_Your objective:_ What does the data read, word for word, from the line containing "at the top." through its final line? Give those lines only.

(Data excerpts)
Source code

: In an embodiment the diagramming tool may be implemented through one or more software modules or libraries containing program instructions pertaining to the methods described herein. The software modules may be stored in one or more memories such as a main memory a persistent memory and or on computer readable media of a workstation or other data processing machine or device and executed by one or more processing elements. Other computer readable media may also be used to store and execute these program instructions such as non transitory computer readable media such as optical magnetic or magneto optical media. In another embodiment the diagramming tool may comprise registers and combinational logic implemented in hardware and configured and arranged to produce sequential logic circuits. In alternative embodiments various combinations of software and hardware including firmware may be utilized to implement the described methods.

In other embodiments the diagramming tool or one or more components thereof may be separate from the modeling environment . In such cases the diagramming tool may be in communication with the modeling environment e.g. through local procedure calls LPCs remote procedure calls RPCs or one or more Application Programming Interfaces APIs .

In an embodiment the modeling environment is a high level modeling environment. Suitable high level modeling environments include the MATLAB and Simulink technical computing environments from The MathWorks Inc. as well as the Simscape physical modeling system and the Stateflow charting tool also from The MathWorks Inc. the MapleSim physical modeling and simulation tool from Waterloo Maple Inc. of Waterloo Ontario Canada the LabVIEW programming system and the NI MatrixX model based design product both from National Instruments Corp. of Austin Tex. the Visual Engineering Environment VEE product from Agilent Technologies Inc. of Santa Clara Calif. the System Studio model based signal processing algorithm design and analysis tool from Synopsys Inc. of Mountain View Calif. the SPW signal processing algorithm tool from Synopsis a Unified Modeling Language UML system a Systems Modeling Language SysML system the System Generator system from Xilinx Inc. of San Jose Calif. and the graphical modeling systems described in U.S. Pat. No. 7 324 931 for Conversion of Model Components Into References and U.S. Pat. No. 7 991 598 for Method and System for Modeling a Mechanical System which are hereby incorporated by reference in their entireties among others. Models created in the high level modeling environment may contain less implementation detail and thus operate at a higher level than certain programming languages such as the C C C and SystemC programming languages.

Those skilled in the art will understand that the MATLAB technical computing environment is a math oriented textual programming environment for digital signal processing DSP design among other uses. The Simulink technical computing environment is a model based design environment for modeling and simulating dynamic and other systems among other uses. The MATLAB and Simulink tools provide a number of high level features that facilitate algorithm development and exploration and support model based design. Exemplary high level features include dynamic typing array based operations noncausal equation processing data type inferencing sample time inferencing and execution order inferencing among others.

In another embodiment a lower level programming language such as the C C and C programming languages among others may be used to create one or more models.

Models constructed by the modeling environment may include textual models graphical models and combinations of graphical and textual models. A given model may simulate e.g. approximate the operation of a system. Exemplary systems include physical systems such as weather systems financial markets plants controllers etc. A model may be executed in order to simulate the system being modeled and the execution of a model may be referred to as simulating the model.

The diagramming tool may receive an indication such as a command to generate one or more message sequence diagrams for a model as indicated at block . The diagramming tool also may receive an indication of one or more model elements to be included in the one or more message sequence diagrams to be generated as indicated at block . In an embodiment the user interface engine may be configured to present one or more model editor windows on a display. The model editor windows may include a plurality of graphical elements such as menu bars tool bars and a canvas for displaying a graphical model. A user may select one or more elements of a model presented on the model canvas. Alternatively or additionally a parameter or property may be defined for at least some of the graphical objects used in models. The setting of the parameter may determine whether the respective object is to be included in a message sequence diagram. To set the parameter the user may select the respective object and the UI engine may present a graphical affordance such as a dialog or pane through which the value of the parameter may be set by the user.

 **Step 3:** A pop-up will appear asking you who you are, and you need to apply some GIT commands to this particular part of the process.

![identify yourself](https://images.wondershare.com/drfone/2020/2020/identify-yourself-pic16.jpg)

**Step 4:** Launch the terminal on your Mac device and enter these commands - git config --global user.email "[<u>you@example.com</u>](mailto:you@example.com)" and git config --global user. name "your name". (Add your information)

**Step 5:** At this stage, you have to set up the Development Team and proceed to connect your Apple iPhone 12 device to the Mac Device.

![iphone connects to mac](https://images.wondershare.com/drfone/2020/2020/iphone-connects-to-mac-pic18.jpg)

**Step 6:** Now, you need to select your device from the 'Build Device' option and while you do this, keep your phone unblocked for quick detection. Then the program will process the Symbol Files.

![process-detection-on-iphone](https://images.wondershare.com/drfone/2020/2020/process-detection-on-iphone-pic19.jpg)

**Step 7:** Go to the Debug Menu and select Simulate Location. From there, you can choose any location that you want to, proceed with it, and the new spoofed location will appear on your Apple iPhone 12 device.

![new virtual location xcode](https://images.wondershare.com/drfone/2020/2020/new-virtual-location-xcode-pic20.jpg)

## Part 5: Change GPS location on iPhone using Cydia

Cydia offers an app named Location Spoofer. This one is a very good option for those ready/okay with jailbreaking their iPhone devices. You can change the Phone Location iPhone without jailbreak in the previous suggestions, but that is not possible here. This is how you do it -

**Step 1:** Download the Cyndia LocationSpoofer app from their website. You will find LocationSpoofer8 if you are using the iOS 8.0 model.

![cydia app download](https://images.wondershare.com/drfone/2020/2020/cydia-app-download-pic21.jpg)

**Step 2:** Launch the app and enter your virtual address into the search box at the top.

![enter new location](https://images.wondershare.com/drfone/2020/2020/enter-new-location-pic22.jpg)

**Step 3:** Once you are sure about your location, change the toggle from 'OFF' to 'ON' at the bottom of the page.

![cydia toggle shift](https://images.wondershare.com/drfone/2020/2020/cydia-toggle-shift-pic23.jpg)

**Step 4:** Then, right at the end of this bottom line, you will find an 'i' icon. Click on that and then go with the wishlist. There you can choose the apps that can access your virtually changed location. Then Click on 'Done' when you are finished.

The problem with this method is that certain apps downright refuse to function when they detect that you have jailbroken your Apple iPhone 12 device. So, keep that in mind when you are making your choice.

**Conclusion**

_Task solution:_
**Step 2:** Launch the app and enter your virtual address into the search box at the top.

![enter new location](https://images.wondershare.com/drfone/2020/2020/enter-new-location-pic22.jpg)

**Step 3:** Once you are sure about your location, change the toggle from 'OFF' to 'ON' at the bottom of the page.

![cydia toggle shift](https://images.wondershare.com/drfone/2020/2020/cydia-toggle-shift-pic23.jpg)

**Step 4:** Then, right at the end of this bottom line, you will find an 'i' icon. Click on that and then go with the wishlist. There you can choose the apps that can access your virtually changed location. Then Click on 'Done' when you are finished.

The problem with this method is that certain apps downright refuse to function when they detect that you have jailbroken your Apple iPhone 12 device. So, keep that in mind when you are making your choice.

**Conclusion**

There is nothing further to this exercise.